The size of this thing is unreal. I knew they got big as I have had my run ins with a few that easily went 250 lbs but I think I would of crappped myself when I saw this thing!


----------



## LiteTackleChamp (Jul 29, 2005)

thats going to make some tough sausage


----------



## Hat80 (Sep 22, 2002)

*With Brie gone, you sure it's not your GF?*



FL FISHERMAN said:


> http://www.cnn.com/2007/US/05/25/monster.pig.ap/index.html
> I think I would of crappped myself when I saw this thing!


Sissy!....


----------



## FL FISHERMAN (Sep 30, 2002)

:beer: :beer: opcorn: :fishing:


----------



## fishinmama (Oct 14, 2006)

gonna need ALOT of bbq sauce & a REALLY big grill


----------



## Catfish713 (Nov 9, 2006)

Grill that sucker Hawaiian style baby!


----------



## RuddeDogg (Mar 20, 2004)

*Yeah man*

I see a big ole luau and with my BBQ sauce......look out!!!!!!!!!!!!


----------



## SeaSalt (Apr 29, 2002)

anyone know what does wild hogs eat? I heard they are pretty dangerous. anyone got real life stories of meeting one in person?


----------



## baitslingin (Jul 31, 2005)

i went to high school in montgomery and i remember comin across big arse hogs around the cow pastures i was huntin(for shrooms) in..some real big boars , but nothing like that.


----------



## fishbait (Nov 11, 2005)

That sucker is huge!!!  It dwarfs that kid.

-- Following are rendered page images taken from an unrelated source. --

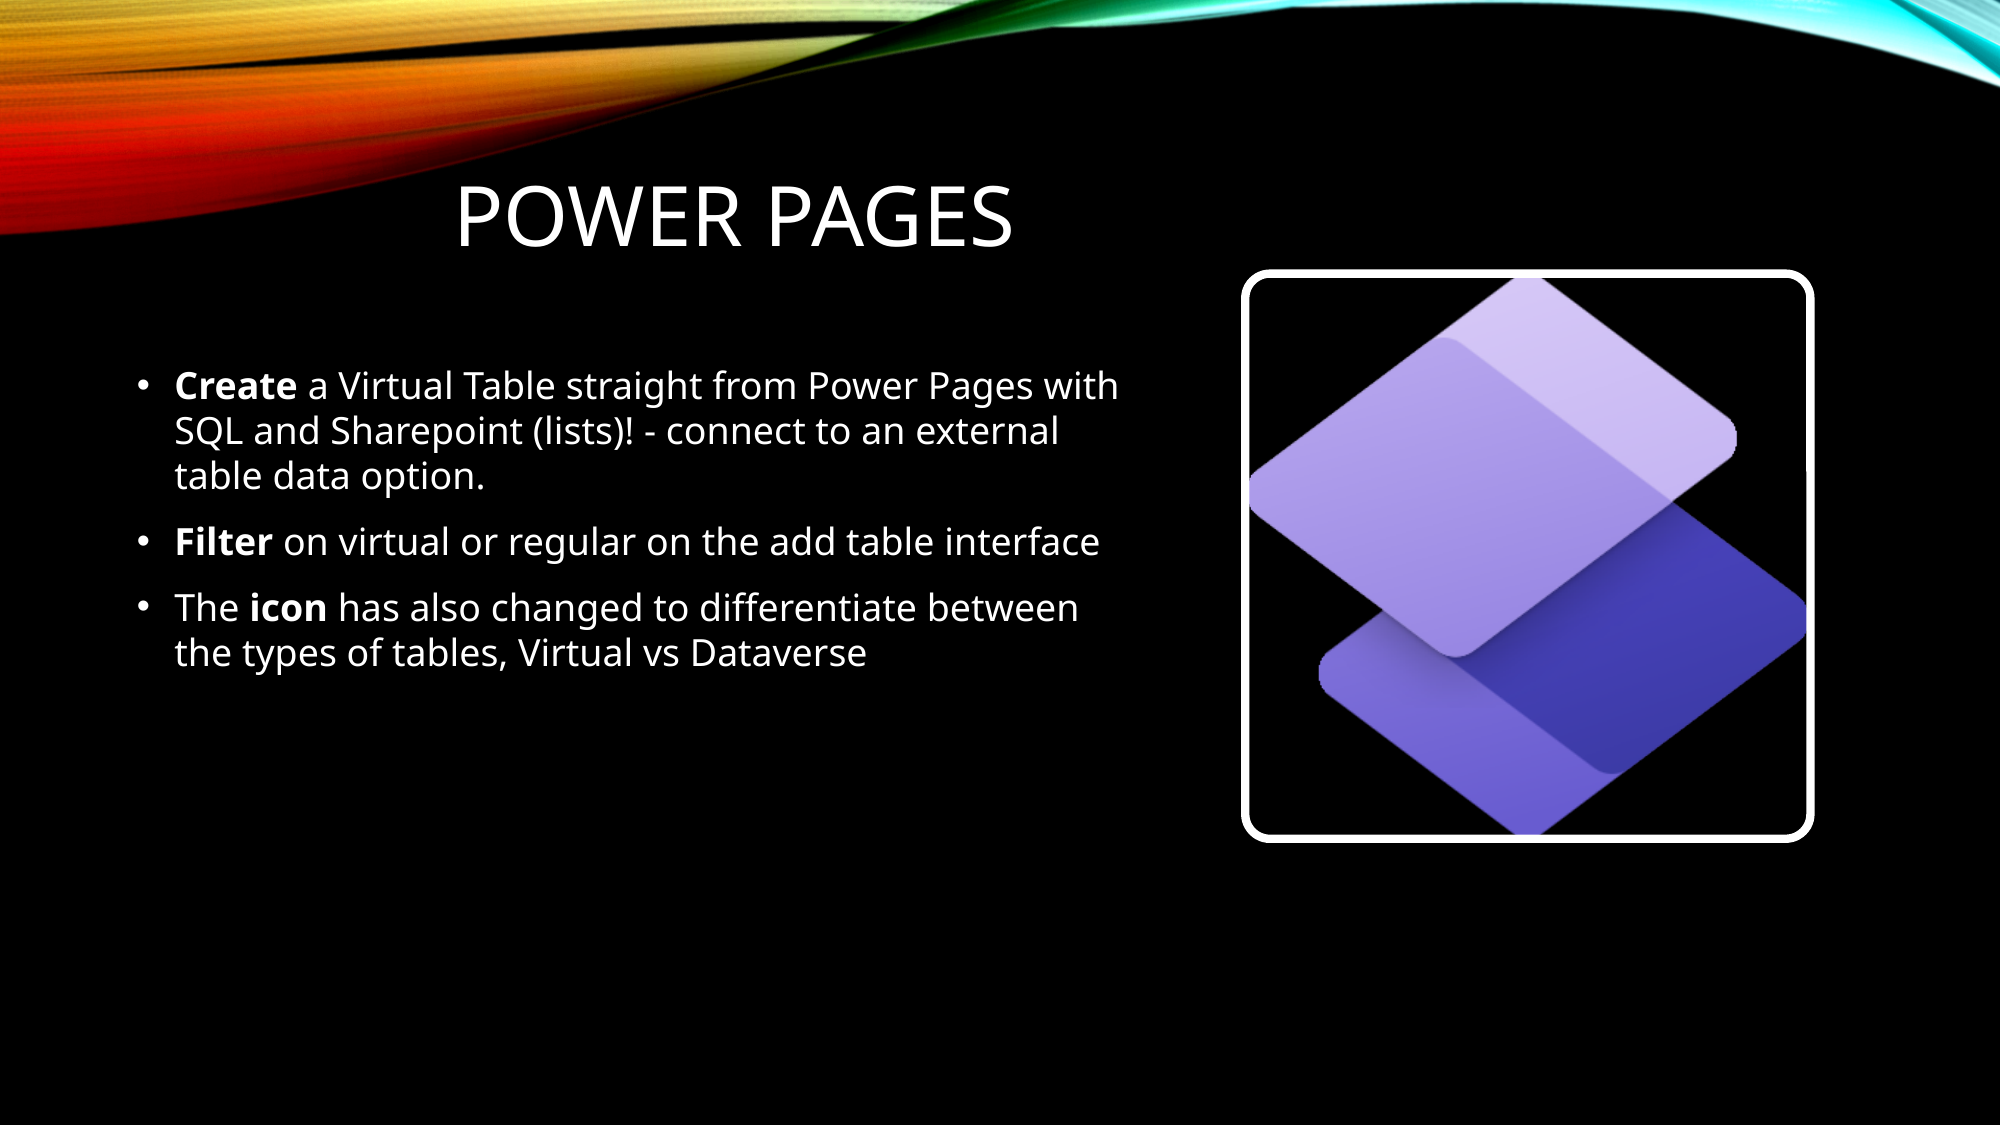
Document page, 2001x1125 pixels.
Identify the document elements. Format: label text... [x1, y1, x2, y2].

text_box Create a Virtual Table straight from Power Pages with SQL and Sharepoint (lists)! - connect to an external table data option. Filter on virtual or regular on the add table interface The icon has also changed to differentiate between the types of tables, Virtual vs Dataverse [112, 351, 1144, 684]
title Power Pages [0, 99, 1031, 339]
picture [0, 0, 2000, 237]
picture [1244, 273, 1811, 840]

Wonder what gun he was using. Looks like a revolver in the photo, but I don't know of any .50 cal revolver capable of shooting 8 shots without a reload. S&W 500 maybe?


----------



## kingfisherman23 (Dec 14, 2003)

fishbait said:


> I don't know of any .50 cal revolver capable of shooting 8 shots without a reload. S&W 500 maybe?


Yeah i think the 500 holds 8 in the revolver.

As for meeting hogs, my dad ended up trapped on top of his car after he thought it was ok to shoot at a ~250# boar with a .22 --- he ended up going in through the sunroof (my dad, not the hog).  

but yeah, anything you have to shoot 8 times with a *.50* just to get it to run away can stay in the woods as far as I'm concerned


----------



## drhnter (Jan 14, 2007)

*Story in Baltimore Sun*

paper this morning tells the story ...seems this pig was a pet that was hand raised and feed until the farmer got out of the hog farming and sold it to a man that said he was going to use it for breading but instead placed it is a 150 acre enclosure that he used for hunting so the hog story is not all it was first reported to be...still a "big pig" but the first story was pure "hog wash"....:beer:


----------



## mdram (Jul 18, 2005)

http://www.ajc.com/news/content/news/stories/2007/06/01/0601monsterpig.html


----------